• EXERCISE PROMPT: In the listing below, switch every "cookies" to "ciasteczka" and reproduce the rest of its text unchanged, omitting the pictures.

• RECORDS SUPPLIED:
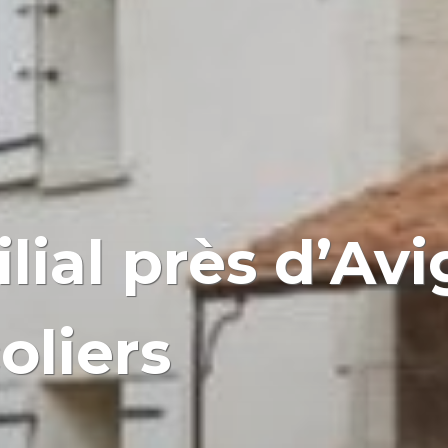
lial près d’Av
oliers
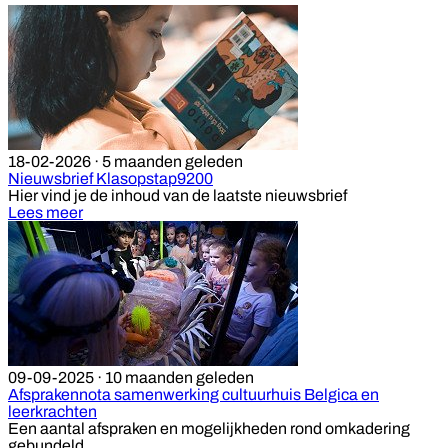
18-02-2026
·
5 maanden geleden
Nieuwsbrief Klasopstap9200
Hier vind je de inhoud van de laatste nieuwsbrief
Lees meer
09-09-2025
·
10 maanden geleden
Afsprakennota samenwerking cultuurhuis Belgica en
leerkrachten
Een aantal afspraken en mogelijkheden rond omkadering
gebundeld.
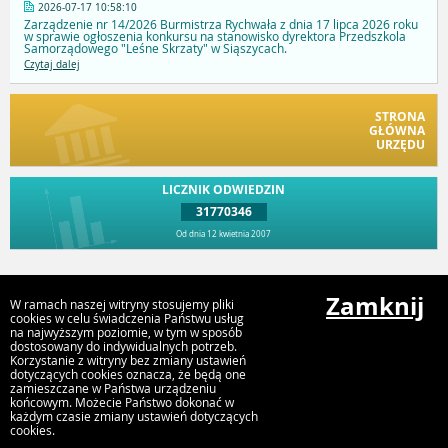
2026-07-17 10:58:10
Zarządzenie nr 14/2026 Burmistrza Rychwała z dnia 17 lipca 2026 roku
w sprawie ogłoszenia konkursu na stanowisko dyrektora Przedszkola
Samorządowego "Leśne Skrzaty" w Siąszycach.
Czytaj dalej
STRONA
GŁÓWNA
URZĘDU
LICZNIK ODWIEDZIN
31770346
Od dnia 12 kwietnia 2007
Przejdź do góry
Zamknij
W ramach naszej witryny stosujemy pliki
cookies w celu świadczenia Państwu usług
na najwyższym poziomie, w tym w sposób
dostosowany do indywidualnych potrzeb.
Urząd Gminy i Miasta Rychwał
Korzystanie z witryny bez zmiany ustawień
Plac Wolności 16, 62-570 Rychwał
dotyczących cookies oznacza, że będą one
zamieszczane w Państwa urządzeniu
końcowym. Możecie Państwo dokonać w
każdym czasie zmiany ustawień dotyczących
cookies.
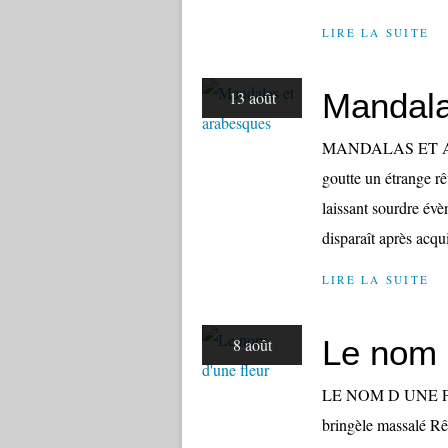
LIRE LA SUITE
Mandala
13 août
MANDALAS ET ARAB
goutte un étrange rêv
laissant sourdre évè
disparaît après acqui
LIRE LA SUITE
Le nom 
8 août
LE NOM D UNE FLEU
bringèle massalé Rê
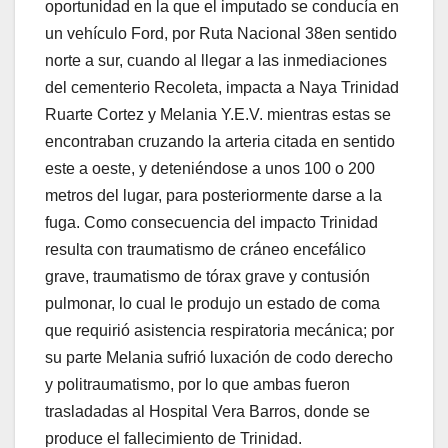
oportunidad en la que el imputado se conducía en
un vehículo Ford, por Ruta Nacional 38en sentido
norte a sur, cuando al llegar a las inmediaciones
del cementerio Recoleta, impacta a Naya Trinidad
Ruarte Cortez y Melania Y.E.V. mientras estas se
encontraban cruzando la arteria citada en sentido
este a oeste, y deteniéndose a unos 100 o 200
metros del lugar, para posteriormente darse a la
fuga. Como consecuencia del impacto Trinidad
resulta con traumatismo de cráneo encefálico
grave, traumatismo de tórax grave y contusión
pulmonar, lo cual le produjo un estado de coma
que requirió asistencia respiratoria mecánica; por
su parte Melania sufrió luxación de codo derecho
y politraumatismo, por lo que ambas fueron
trasladadas al Hospital Vera Barros, donde se
produce el fallecimiento de Trinidad.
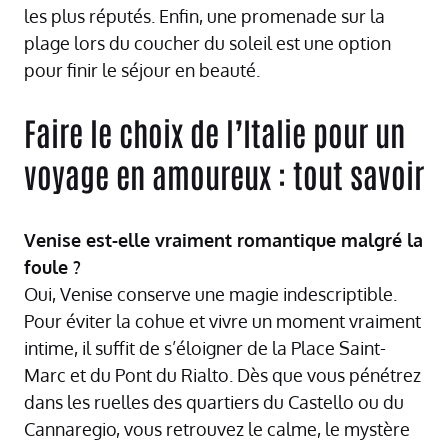
les plus réputés. Enfin, une promenade sur la
plage lors du coucher du soleil est une option
pour finir le séjour en beauté.
Faire le choix de l’Italie pour un
voyage en amoureux : tout savoir
Venise est-elle vraiment romantique malgré la
foule ?
Oui, Venise conserve une magie indescriptible.
Pour éviter la cohue et vivre un moment vraiment
intime, il suffit de s’éloigner de la Place Saint-
Marc et du Pont du Rialto. Dès que vous pénétrez
dans les ruelles des quartiers du Castello ou du
Cannaregio, vous retrouvez le calme, le mystère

• ANSWER:
lial près d’Av
oliers
18-02-2026
·
5 maanden geleden
Nieuwsbrief Klasopstap9200
Hier vind je de inhoud van de laatste nieuwsbrief
Lees meer
09-09-2025
·
10 maanden geleden
Afsprakennota samenwerking cultuurhuis Belgica en
leerkrachten
Een aantal afspraken en mogelijkheden rond omkadering
gebundeld.
2026-07-17 10:58:10
Zarządzenie nr 14/2026 Burmistrza Rychwała z dnia 17 lipca 2026 roku
w sprawie ogłoszenia konkursu na stanowisko dyrektora Przedszkola
Samorządowego "Leśne Skrzaty" w Siąszycach.
Czytaj dalej
STRONA
GŁÓWNA
URZĘDU
LICZNIK ODWIEDZIN
31770346
Od dnia 12 kwietnia 2007
Przejdź do góry
Zamknij
W ramach naszej witryny stosujemy pliki
ciasteczka w celu świadczenia Państwu usług
na najwyższym poziomie, w tym w sposób
dostosowany do indywidualnych potrzeb.
Urząd Gminy i Miasta Rychwał
Korzystanie z witryny bez zmiany ustawień
Plac Wolności 16, 62-570 Rychwał
dotyczących ciasteczka oznacza, że będą one
zamieszczane w Państwa urządzeniu
końcowym. Możecie Państwo dokonać w
każdym czasie zmiany ustawień dotyczących
ciasteczka.
LIRE LA SUITE
Mandala
13 août
MANDALAS ET ARAB
goutte un étrange rêv
laissant sourdre évè
disparaît après acqui
LIRE LA SUITE
Le nom 
8 août
LE NOM D UNE FLEU
bringèle massalé Rê
oportunidad en la que el imputado se conducía en
un vehículo Ford, por Ruta Nacional 38en sentido
norte a sur, cuando al llegar a las inmediaciones
del cementerio Recoleta, impacta a Naya Trinidad
Ruarte Cortez y Melania Y.E.V. mientras estas se
encontraban cruzando la arteria citada en sentido
este a oeste, y deteniéndose a unos 100 o 200
metros del lugar, para posteriormente darse a la
fuga. Como consecuencia del impacto Trinidad
resulta con traumatismo de cráneo encefálico
grave, traumatismo de tórax grave y contusión
pulmonar, lo cual le produjo un estado de coma
que requirió asistencia respiratoria mecánica; por
su parte Melania sufrió luxación de codo derecho
y politraumatismo, por lo que ambas fueron
trasladadas al Hospital Vera Barros, donde se
produce el fallecimiento de Trinidad.
les plus réputés. Enfin, une promenade sur la
plage lors du coucher du soleil est une option
pour finir le séjour en beauté.
Faire le choix de l’Italie pour un
voyage en amoureux : tout savoir
Venise est-elle vraiment romantique malgré la
foule ?
Oui, Venise conserve une magie indescriptible.
Pour éviter la cohue et vivre un moment vraiment
intime, il suffit de s’éloigner de la Place Saint-
Marc et du Pont du Rialto. Dès que vous pénétrez
dans les ruelles des quartiers du Castello ou du
Cannaregio, vous retrouvez le calme, le mystère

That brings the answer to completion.